Allan Augusto Gallo Antonio (*)
Contrariamente ao que algumas pessoas podem pensar, a política existe desde o momento em que os seres humanos se depararam pela primeira vez com o desafio da escassez. Na percepção de que possuíam crenças e preferências distintas, tornou-se imperativo resolver essas diferenças enquanto geriam a alocação de recursos escassos.
Dessa forma, a política continuará a ser uma realidade enquanto essas condições humanas persistirem, ou seja, indefinidamente. Nesse contexto, podemos dizer que a política é intrínseca à natureza humana. No século XIX, Carl von Clausewitz, general do Reino da Prússia e renomado estrategista militar, famoso por sua obra “Vom Kriege” (Da Guerra), formalizou o conceito de que “a guerra não é mais que a continuação da política por outros meios”.
Mais de um século depois, Harold Lasswell, considerado um dos fundadores da psicologia política, complementou a definição de Clausewitz ao afirmar que a política é o processo pelo qual se define: “Quem ganha o que, quando, como”. Ambas as definições são importantes para compreender por que é necessário encarar a política com seriedade em uma sociedade tão diversa quanto a brasileira.
Desde a fundação do Brasil enquanto Estado, a sátira e o escárnio sempre estiveram presentes na atividade política – observados nos debates parlamentares do tempo imperial e no grande número de caricaturas veiculadas nos jornais da época. Esse elemento, embora natural das democracias saudáveis, atingiu níveis inimagináveis ao longo das últimas décadas.
Isso pode ser facilmente verificado pelos rocambolescos debates eleitorais televisionados e, mais recentemente, pela proliferação de memes e piadas propagadas até mesmo nos perfis das redes sociais de altos dignitários do Estado brasileiro, independentemente do espectro político.
Uma rápida olhada nos comentários dessas mesmas postagens inusitadas também evidencia a disposição figadal de uma parcela considerável da população em encarar as realizações e fracassos dos governos da mesma forma que encaram uma partida de futebol ou a participação de famosos em reality shows.
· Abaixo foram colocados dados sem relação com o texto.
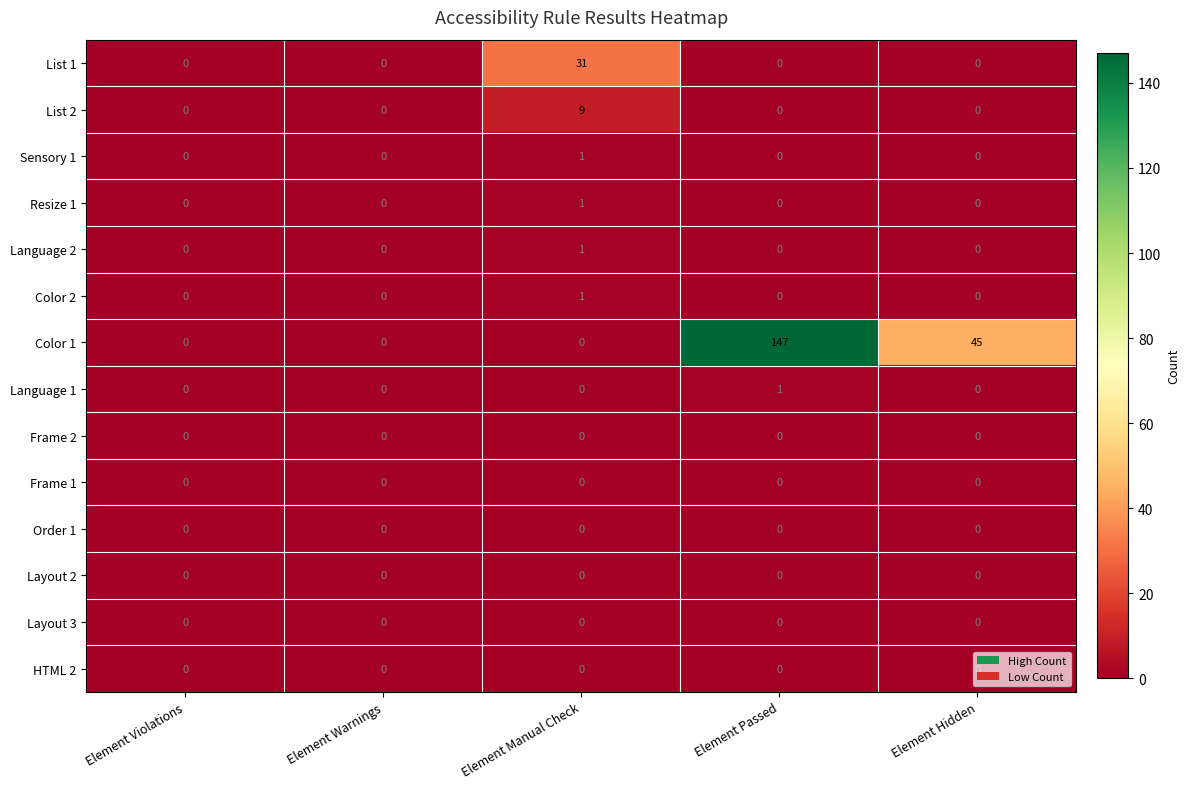

True or false: List 2 has a value of 15 at Element Manual Check.

False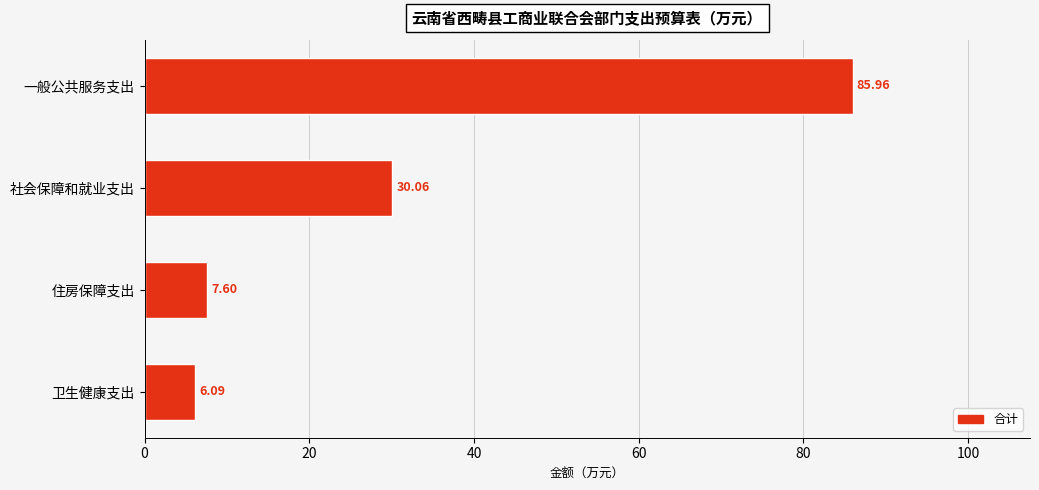

What is the average value?

32.4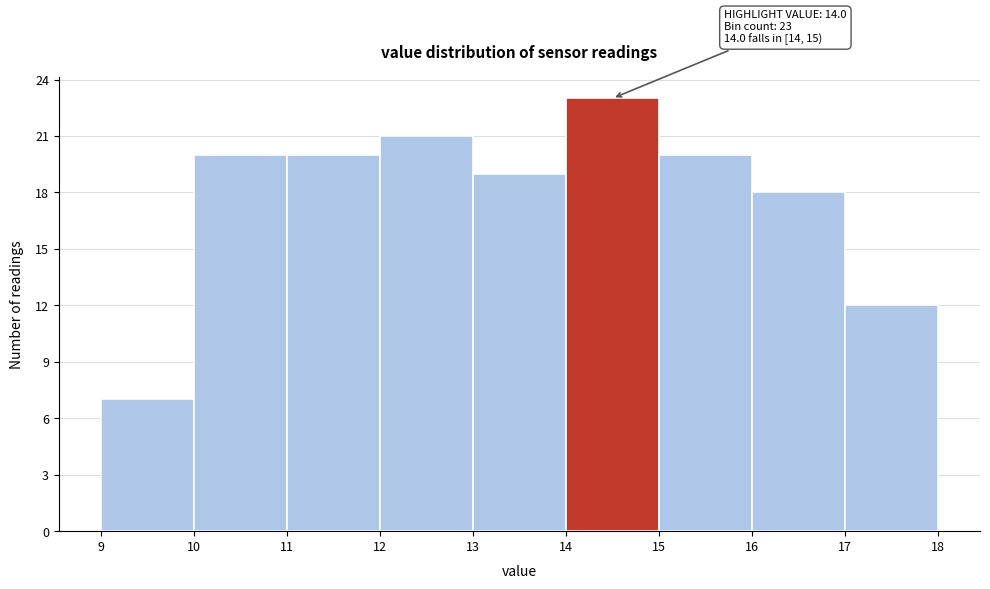

Over which range of the x-axis is the bar tallest?

14 to 15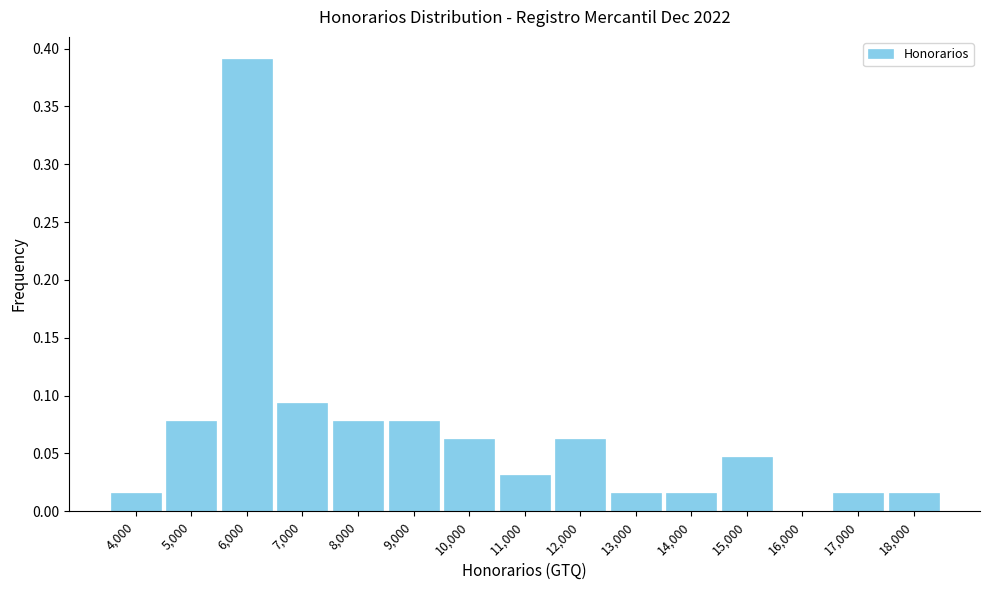

Which category has the highest value across all series?

6,000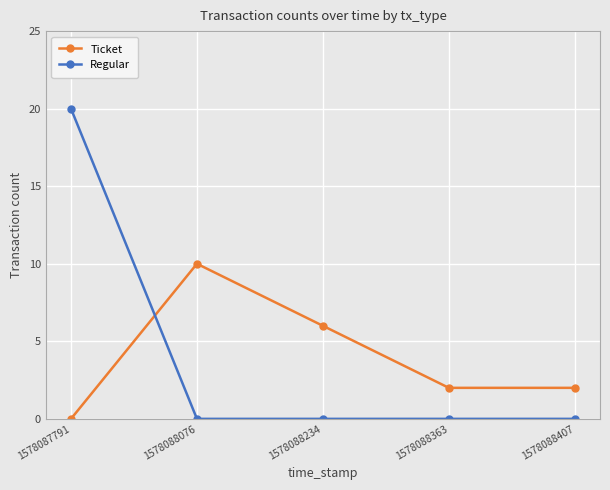

Reading right to left, transcribe all the data shown in this chart.

Ticket: 1578088407=2	1578088363=2	1578088234=6	1578088076=10	1578087791=0
Regular: 1578088407=0	1578088363=0	1578088234=0	1578088076=0	1578087791=20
Os dados e o impacto das decisões políticas e econômicas são deixados de lado, e uma polarização vazia cresce à medida que tudo é discutido por uma ótica eminentemente personalista.
Esse fenômeno não é positivo, pois deixa de lado o fato de que, em última análise, a política é uma alternativa à guerra, principalmente em uma sociedade com grupos de interesses diversos e muitas vezes conflitantes. Além disso, as ações políticas têm implicações diretas na qualidade de vida das pessoas.
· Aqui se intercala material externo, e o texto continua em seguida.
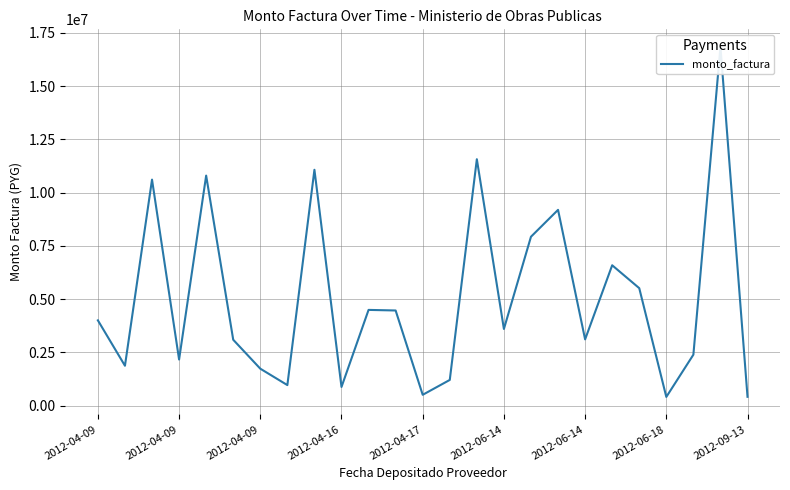

What is the average value?

5018819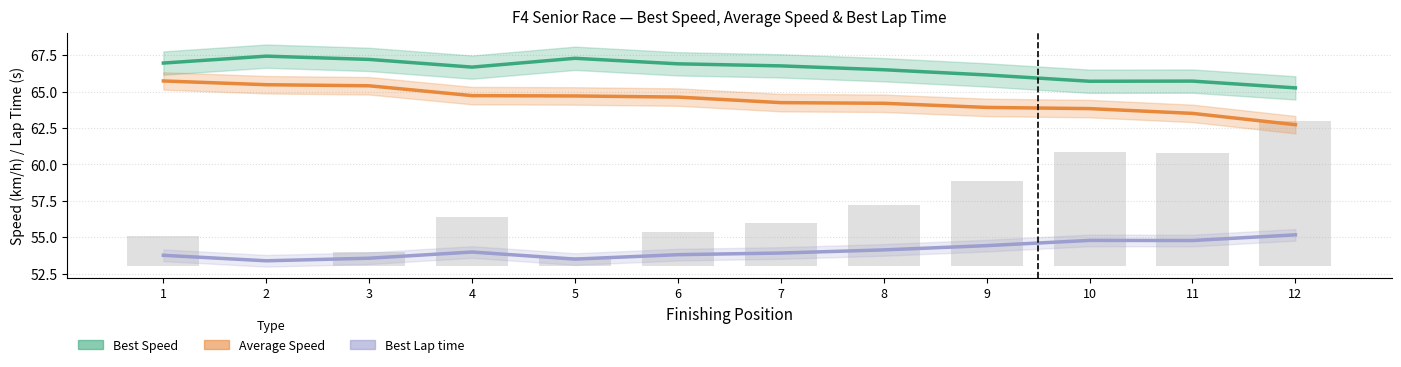

List the series in order of their overall mean, lowest first.

Best Lap time, Average Speed, Best Speed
Ninguém em perfeito juízo encara decisões envolvendo o próprio orçamento doméstico de forma displicente. Da mesma forma, em uma conversa civilizada entre indivíduos com preferências e valores diametralmente opostos, mas dispostos a chegar a um consenso mínimo para cooperação, a chacota e o escárnio pouco colaboram para a criação de soluções viáveis.
O Brasil enfrenta vários desafios institucionais, muitos dos quais possuem uma solução que passa, invariavelmente, pela maturidade não apenas dos que ocupam postos de decisão, mas também pela seriedade com que os membros da sociedade encaram ações que impactam a vida de todos. Mais do que nunca, é preciso desfulanizar a política e despersonalizar o debate.
(*) – É professor de Economia da Universidade Presbiteriana Mackenzie e Pesquisador do Centro Mackenzie de Liberdade Econômica.